§ **Exercise aim**
Could you return every record below exactly as it stands, leaving out the pictures?

§ **Records for this exercise**
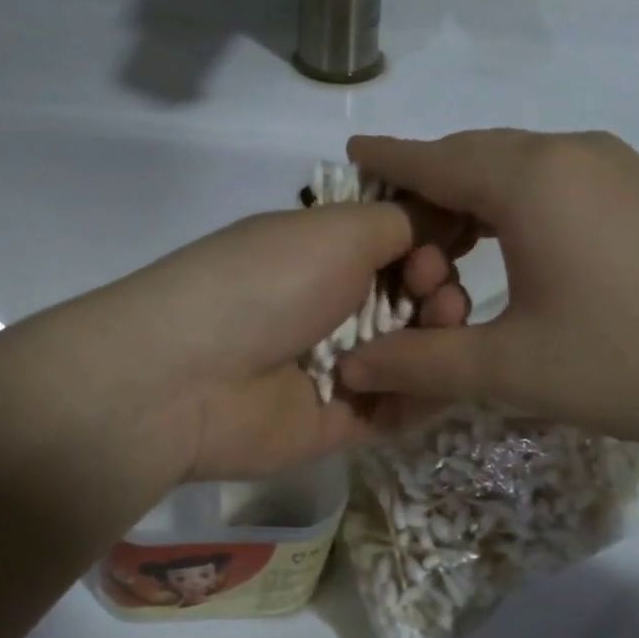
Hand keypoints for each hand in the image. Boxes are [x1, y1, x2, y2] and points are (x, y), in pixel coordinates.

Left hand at [76, 200, 471, 481]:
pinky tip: (443, 376)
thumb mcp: (338, 230)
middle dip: (437, 288)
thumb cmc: (267, 283)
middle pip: (409, 298)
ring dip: (437, 337)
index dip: (431, 242)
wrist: (191, 377)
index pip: (396, 245)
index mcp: (321, 254)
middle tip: (434, 292)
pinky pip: (397, 407)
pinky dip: (425, 392)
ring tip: (439, 328)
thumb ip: (402, 221)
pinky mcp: (337, 422)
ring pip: (410, 353)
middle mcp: (328, 307)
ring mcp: (334, 367)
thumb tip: (446, 215)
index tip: (447, 244)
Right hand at [337, 129, 638, 454]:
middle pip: (474, 154)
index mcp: (528, 179)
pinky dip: (515, 202)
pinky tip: (514, 246)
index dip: (387, 159)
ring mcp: (615, 167)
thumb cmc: (633, 359)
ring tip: (446, 245)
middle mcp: (569, 153)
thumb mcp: (513, 369)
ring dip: (473, 195)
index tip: (350, 152)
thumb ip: (422, 363)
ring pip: (517, 165)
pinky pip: (556, 179)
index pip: (433, 158)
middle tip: (391, 230)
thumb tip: (349, 369)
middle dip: (426, 183)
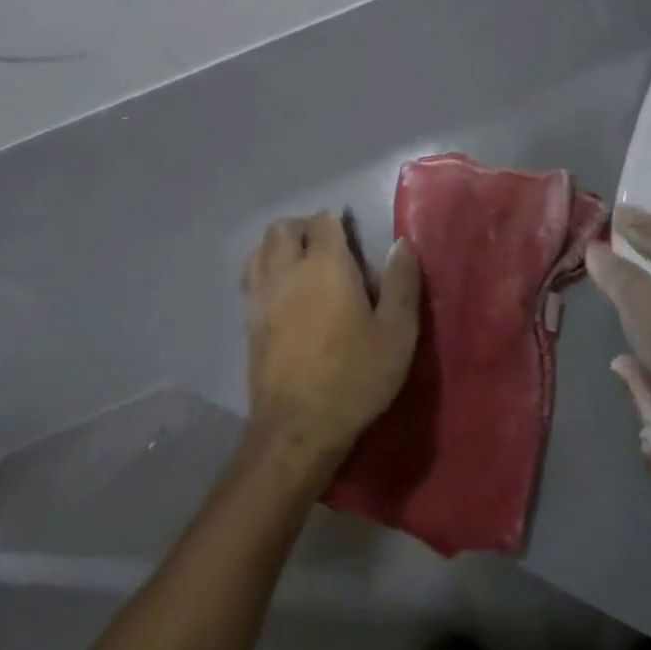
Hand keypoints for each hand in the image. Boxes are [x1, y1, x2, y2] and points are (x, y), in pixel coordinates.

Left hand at [243, 211, 420, 465]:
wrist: (298, 429)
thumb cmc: (355, 377)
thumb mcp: (397, 332)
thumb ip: (402, 282)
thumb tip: (402, 243)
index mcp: (325, 266)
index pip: (323, 220)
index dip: (338, 222)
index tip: (354, 238)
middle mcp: (287, 271)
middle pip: (282, 228)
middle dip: (303, 228)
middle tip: (328, 249)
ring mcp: (261, 297)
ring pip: (259, 250)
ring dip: (279, 247)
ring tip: (302, 267)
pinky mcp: (248, 322)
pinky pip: (251, 279)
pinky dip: (265, 273)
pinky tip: (284, 296)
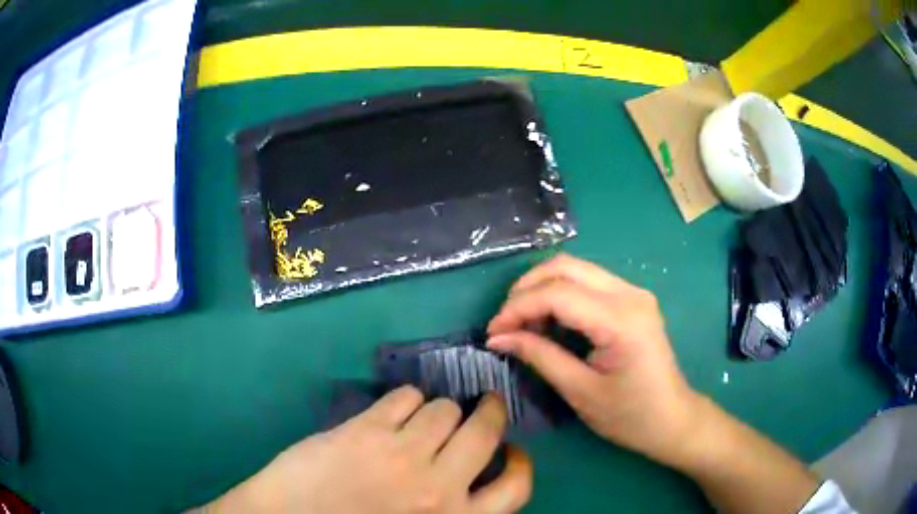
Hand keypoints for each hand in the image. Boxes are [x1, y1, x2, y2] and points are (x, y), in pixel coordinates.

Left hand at [203, 387, 531, 513]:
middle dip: (488, 413)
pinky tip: (393, 412)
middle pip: (485, 430)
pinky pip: (405, 396)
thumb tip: (474, 478)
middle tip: (481, 409)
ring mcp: (402, 455)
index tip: (510, 450)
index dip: (520, 462)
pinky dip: (406, 399)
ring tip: (424, 418)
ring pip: (444, 408)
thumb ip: (454, 509)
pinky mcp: (366, 430)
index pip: (517, 488)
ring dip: (439, 410)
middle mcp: (439, 487)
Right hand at [487, 254, 702, 467]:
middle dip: (526, 289)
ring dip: (542, 289)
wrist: (672, 418)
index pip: (557, 293)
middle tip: (506, 324)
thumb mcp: (580, 391)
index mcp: (621, 319)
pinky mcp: (632, 299)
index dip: (518, 308)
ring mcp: (633, 293)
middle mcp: (630, 294)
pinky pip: (588, 283)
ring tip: (524, 325)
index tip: (493, 333)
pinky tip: (550, 322)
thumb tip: (499, 338)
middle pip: (565, 266)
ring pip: (575, 269)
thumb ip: (540, 357)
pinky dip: (560, 295)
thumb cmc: (630, 415)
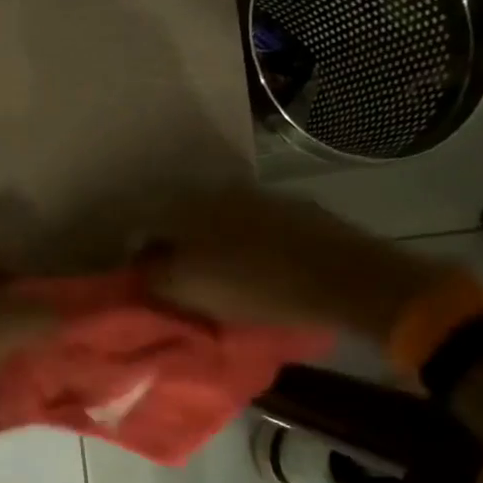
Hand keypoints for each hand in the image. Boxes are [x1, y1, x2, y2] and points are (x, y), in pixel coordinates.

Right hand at [137, 187, 446, 343]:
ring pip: (218, 220)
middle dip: (175, 246)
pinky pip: (254, 225)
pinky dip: (245, 242)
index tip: (146, 280)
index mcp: (184, 207)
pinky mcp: (293, 207)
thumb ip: (153, 277)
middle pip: (180, 220)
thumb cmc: (254, 286)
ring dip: (211, 243)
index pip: (142, 226)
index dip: (138, 255)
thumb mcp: (188, 290)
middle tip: (180, 278)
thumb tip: (138, 269)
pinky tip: (256, 265)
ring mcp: (258, 195)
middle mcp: (215, 191)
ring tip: (219, 275)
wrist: (344, 276)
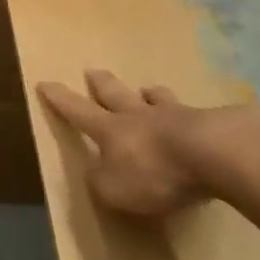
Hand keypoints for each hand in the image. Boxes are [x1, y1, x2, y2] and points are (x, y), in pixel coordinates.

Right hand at [37, 70, 243, 218]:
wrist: (215, 155)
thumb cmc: (155, 172)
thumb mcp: (115, 189)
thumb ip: (101, 180)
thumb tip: (96, 171)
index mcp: (110, 129)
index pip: (77, 111)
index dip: (60, 99)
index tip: (44, 82)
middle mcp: (138, 115)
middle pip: (115, 93)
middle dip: (101, 83)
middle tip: (92, 70)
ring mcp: (174, 115)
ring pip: (155, 98)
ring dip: (148, 94)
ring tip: (147, 90)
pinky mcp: (208, 124)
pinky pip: (192, 116)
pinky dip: (188, 116)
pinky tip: (196, 120)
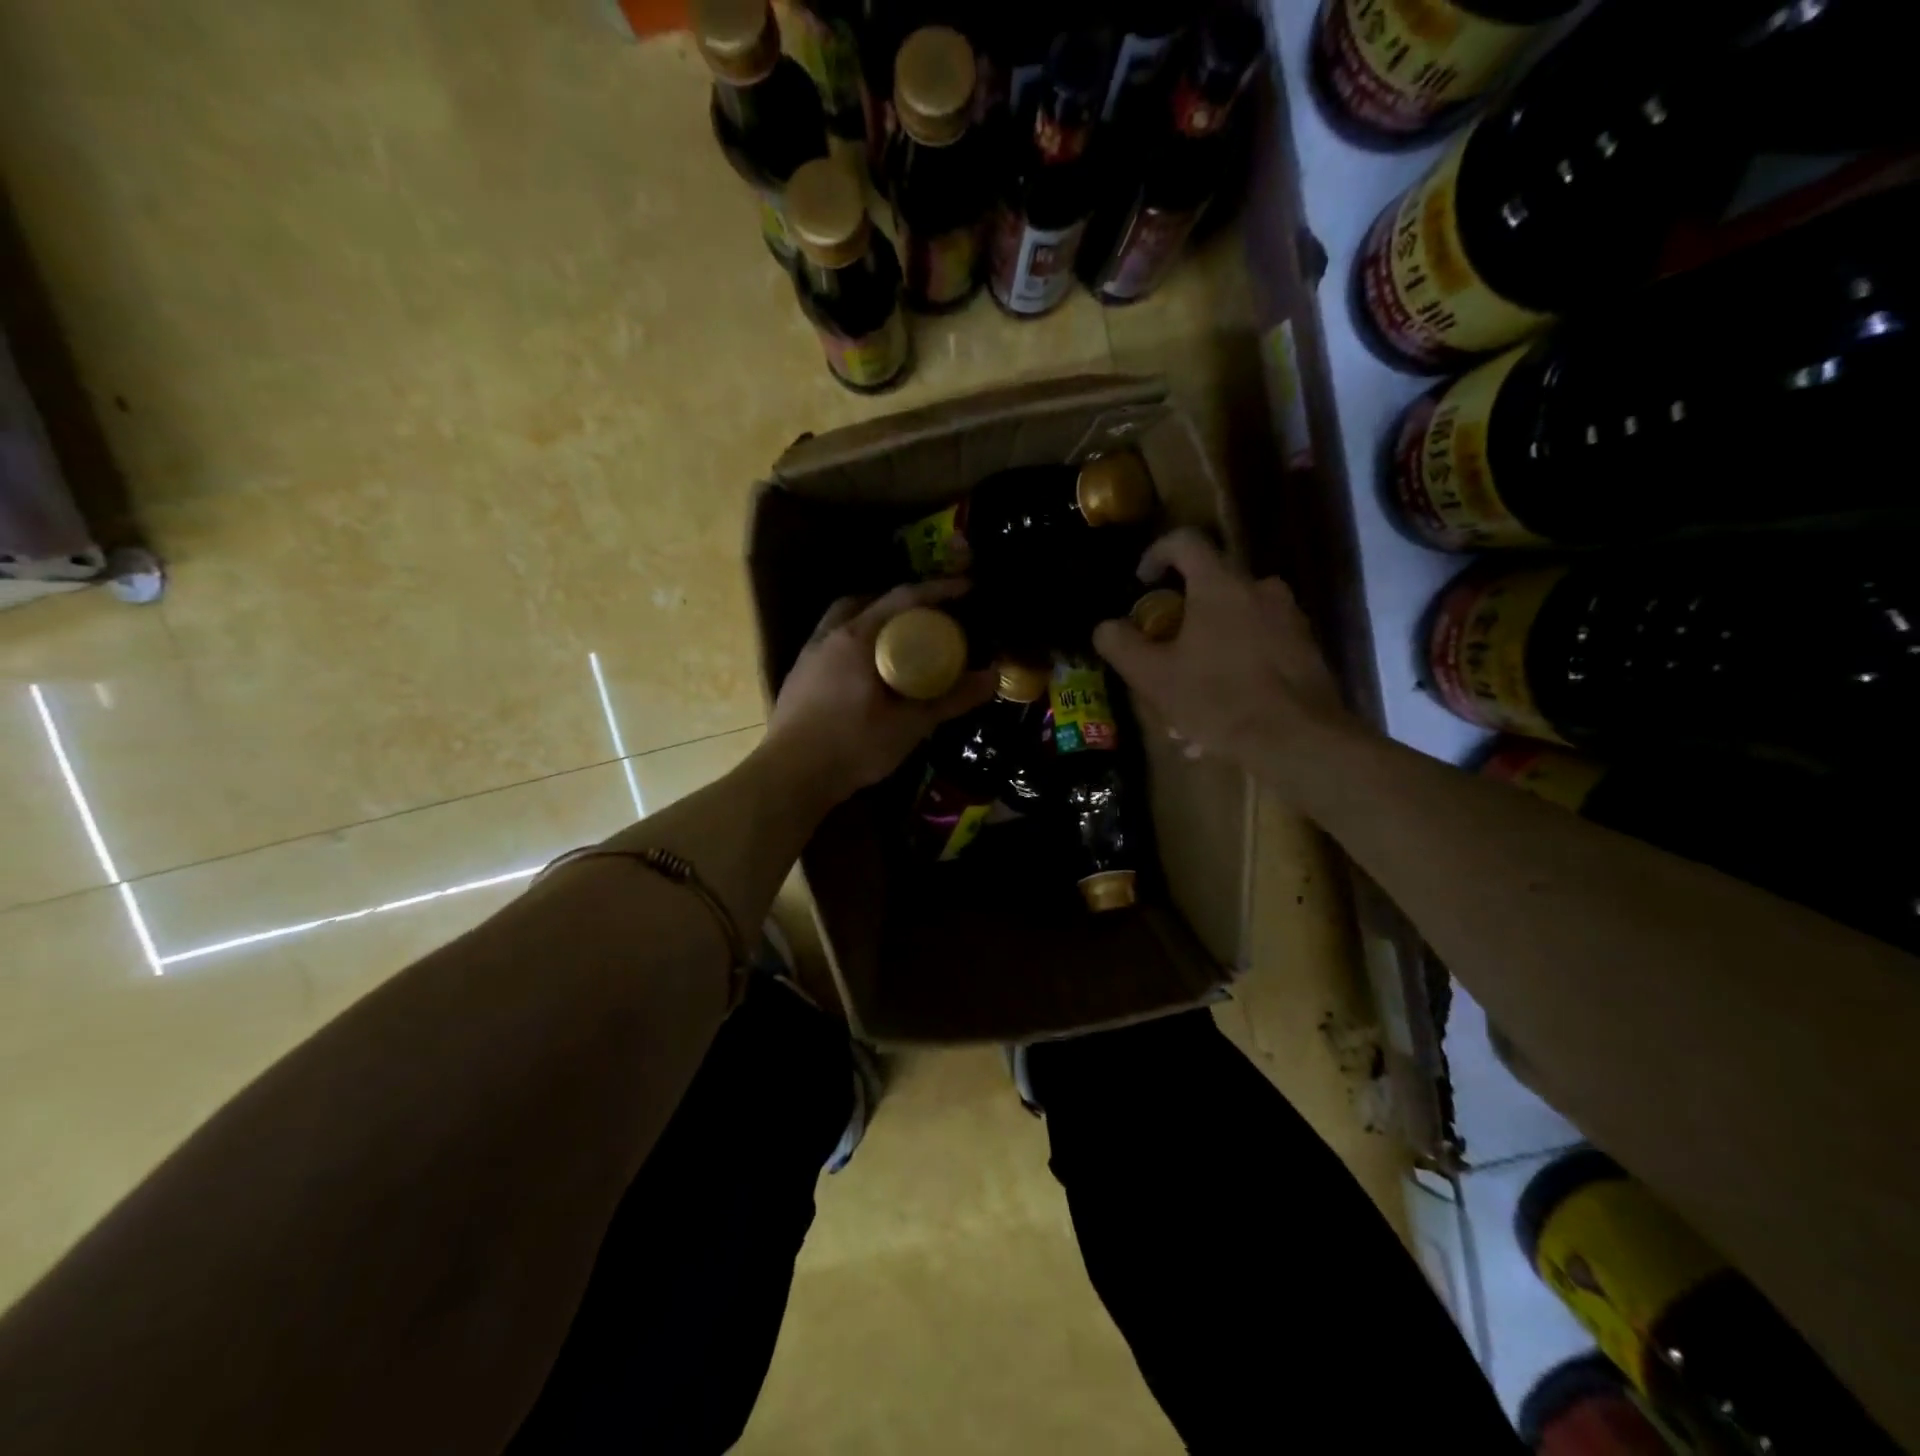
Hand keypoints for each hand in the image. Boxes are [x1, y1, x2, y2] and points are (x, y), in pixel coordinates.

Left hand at [763, 578, 996, 804]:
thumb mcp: (910, 725)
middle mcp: (830, 635)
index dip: (938, 589)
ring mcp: (810, 654)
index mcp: (857, 637)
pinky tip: (871, 670)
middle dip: (902, 602)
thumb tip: (993, 678)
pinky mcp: (800, 675)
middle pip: (868, 600)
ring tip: (901, 641)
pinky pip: (834, 641)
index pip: (903, 598)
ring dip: (875, 620)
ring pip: (846, 620)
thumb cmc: (852, 745)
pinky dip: (858, 642)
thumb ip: (951, 699)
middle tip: (930, 617)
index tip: (967, 588)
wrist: (790, 776)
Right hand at [1092, 529, 1362, 778]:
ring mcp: (1289, 618)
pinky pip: (1260, 645)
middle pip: (1212, 584)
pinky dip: (1237, 665)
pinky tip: (1223, 709)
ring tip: (1191, 691)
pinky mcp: (1306, 648)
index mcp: (1220, 585)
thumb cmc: (1219, 700)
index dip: (1157, 554)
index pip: (1185, 542)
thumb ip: (1122, 645)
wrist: (1299, 739)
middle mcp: (1260, 589)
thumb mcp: (1154, 677)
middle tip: (1165, 648)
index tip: (1143, 582)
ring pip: (1237, 619)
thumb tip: (1105, 626)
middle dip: (1183, 613)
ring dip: (1210, 644)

§ **Expected output**
Hand keypoints for each hand in the image. Boxes are [x1, y1, x2, y2] and points are (x, y), in pixel coordinates.

Left hand at [76, 200, 471, 481]:
pinky tip: (443, 376)
thumb mcp: (338, 230)
middle dip: (437, 288)
thumb cmc: (267, 283)
middle pip: (409, 298)
ring dip: (437, 337)
index dip: (431, 242)
wrist: (191, 377)
index pip: (396, 245)
index mcp: (321, 254)
middle tip: (434, 292)
pinky pip: (397, 407)
pinky dip: (425, 392)
ring tip: (439, 328)
thumb ip: (402, 221)
pinky mcp: (337, 422)
ring pip: (410, 353)
middle mcp: (328, 307)
ring mcp: (334, 367)
thumb tip: (446, 215)
index tip: (447, 244)
Right hand at [337, 129, 638, 454]:
middle pip: (474, 154)
index mcp: (528, 179)
pinky dip: (515, 202)
pinky tip: (514, 246)
index dip: (387, 159)
ring mcp: (615, 167)
thumb cmc: (633, 359)
ring tip: (446, 245)
middle mcp: (569, 153)
thumb mcp: (513, 369)
ring dip: (473, 195)
index tip: (350, 152)
thumb ip: (422, 363)
ring pip: (517, 165)
pinky pip: (556, 179)
index pip: (433, 158)
middle tip: (391, 230)
thumb tip: (349, 369)
middle dip: (426, 183)
Hand keypoints for each hand in the image. Boxes are [x1, y1, x2, y2] and points are (x, y), in pixel coordinates.

Left hand at [243, 211, 420, 465]:
wrist: (298, 429)
thumb cmc: (355, 377)
thumb mcp: (397, 332)
thumb ip: (402, 282)
thumb tip: (402, 243)
index mcp: (325, 266)
index pip: (323, 220)
index dip: (338, 222)
index tip: (354, 238)
middle mcp: (287, 271)
middle pip: (282, 228)
middle dip: (303, 228)
middle tip: (328, 249)
ring mcp: (261, 297)
ring pip: (259, 250)
ring dip: (279, 247)
ring tip: (302, 267)
pinky mcp: (248, 322)
pinky pip: (251, 279)
pinky dip: (265, 273)
pinky tip: (284, 296)
Hand keypoints for each hand in the image. Boxes are [x1, y1, x2, y2] and points are (x, y), in pixel coordinates.

Left hand at [203, 387, 531, 513]:
middle dip: (488, 413)
pinky tip: (393, 412)
middle pip: (485, 430)
pinky pip: (405, 396)
thumb tip: (474, 478)
middle tip: (481, 409)
ring mcp: (402, 455)
index tip: (510, 450)
index dip: (520, 462)
pinky dip: (406, 399)
ring tip: (424, 418)
ring pip: (444, 408)
thumb ip: (454, 509)
pinky mcp: (366, 430)
index pip: (517, 488)
ring dip: (439, 410)
middle mcp: (439, 487)
Right hand at [487, 254, 702, 467]:
middle dip: (526, 289)
ring dip: (542, 289)
wrist: (672, 418)
index pip: (557, 293)
middle tip: (506, 324)
thumb mcp: (580, 391)
index mcp: (621, 319)
pinky mcp: (632, 299)
index dip: (518, 308)
ring mcp: (633, 293)
middle mcp: (630, 294)
pinky pip: (588, 283)
ring tip: (524, 325)
index tip: (493, 333)
pinky tip: (550, 322)
thumb tip: (499, 338)
middle pip: (565, 266)
ring pip: (575, 269)
thumb ip: (540, 357)
pinky dip: (560, 295)
thumb cmc: (630, 415)
Hand keypoints for each hand in the image. Boxes are [x1, y1, x2, y2] and points are (x, y), in pixel coordinates.

Right hand at [137, 187, 446, 343]:
ring pip: (218, 220)
middle dip: (175, 246)
pinky pip: (254, 225)
pinky dip: (245, 242)
index tip: (146, 280)
index mcp: (184, 207)
pinky mcp: (293, 207)
thumb ip: (153, 277)
middle pip: (180, 220)
thumb cmc: (254, 286)
ring dip: (211, 243)
index pip: (142, 226)
index dip: (138, 255)
thumb mcp: (188, 290)
middle tip: (180, 278)
thumb tip: (138, 269)
pinky tip: (256, 265)
ring mcp: (258, 195)
middle mcp: (215, 191)
ring tip: (219, 275)
wrist: (344, 276)
Hand keypoints for each hand in the image. Boxes are [x1, y1, x2, y2] and points are (x, y), in pixel coordinates.

Right hand at [37, 70, 243, 218]:
wrist: (215, 155)
thumb cmc: (155, 172)
thumb mcp: (115, 189)
thumb ip: (101, 180)
thumb tip: (96, 171)
index mcp: (110, 129)
index pip: (77, 111)
index dip: (60, 99)
index tip: (44, 82)
middle mcp: (138, 115)
middle pip: (115, 93)
middle dip: (101, 83)
middle tip: (92, 70)
ring mcp: (174, 115)
ring pip: (155, 98)
ring dip: (148, 94)
ring tip: (147, 90)
pinky mcp: (208, 124)
pinky pip: (192, 116)
pinky dip: (188, 116)
pinky tip: (196, 120)
Hand keypoints for each hand in the image. Boxes are [x1, y1, x2, y2] and points are (x, y), in pixel coordinates.

Left hand at [763, 578, 996, 804]:
thumb mcp: (910, 725)
middle mcp: (830, 635)
index dip: (938, 589)
ring mcp: (810, 654)
index mcp: (857, 637)
pinky tip: (871, 670)
middle dip: (902, 602)
thumb tip: (993, 678)
pinky mcp: (800, 675)
middle pip: (868, 600)
ring tip: (901, 641)
pinky pip: (834, 641)
index pip: (903, 598)
ring dip: (875, 620)
ring pip: (846, 620)
thumb cmc: (852, 745)
pinky dip: (858, 642)
thumb ip: (951, 699)
middle tip: (930, 617)
index tip: (967, 588)
wrist: (790, 776)
Right hand at [1092, 529, 1362, 778]:
ring mcp: (1289, 618)
pinky pip: (1260, 645)
middle pip: (1212, 584)
pinky dip: (1237, 665)
pinky tip: (1223, 709)
ring tip: (1191, 691)
pinky mcp: (1306, 648)
index mcp: (1220, 585)
thumb cmc: (1219, 700)
index dip: (1157, 554)
index pip: (1185, 542)
thumb ip: (1122, 645)
wrist: (1299, 739)
middle mcp: (1260, 589)
thumb mcp: (1154, 677)
middle tip: (1165, 648)
index tip: (1143, 582)
ring pip: (1237, 619)
thumb tip: (1105, 626)
middle dip: (1183, 613)
ring dip: (1210, 644)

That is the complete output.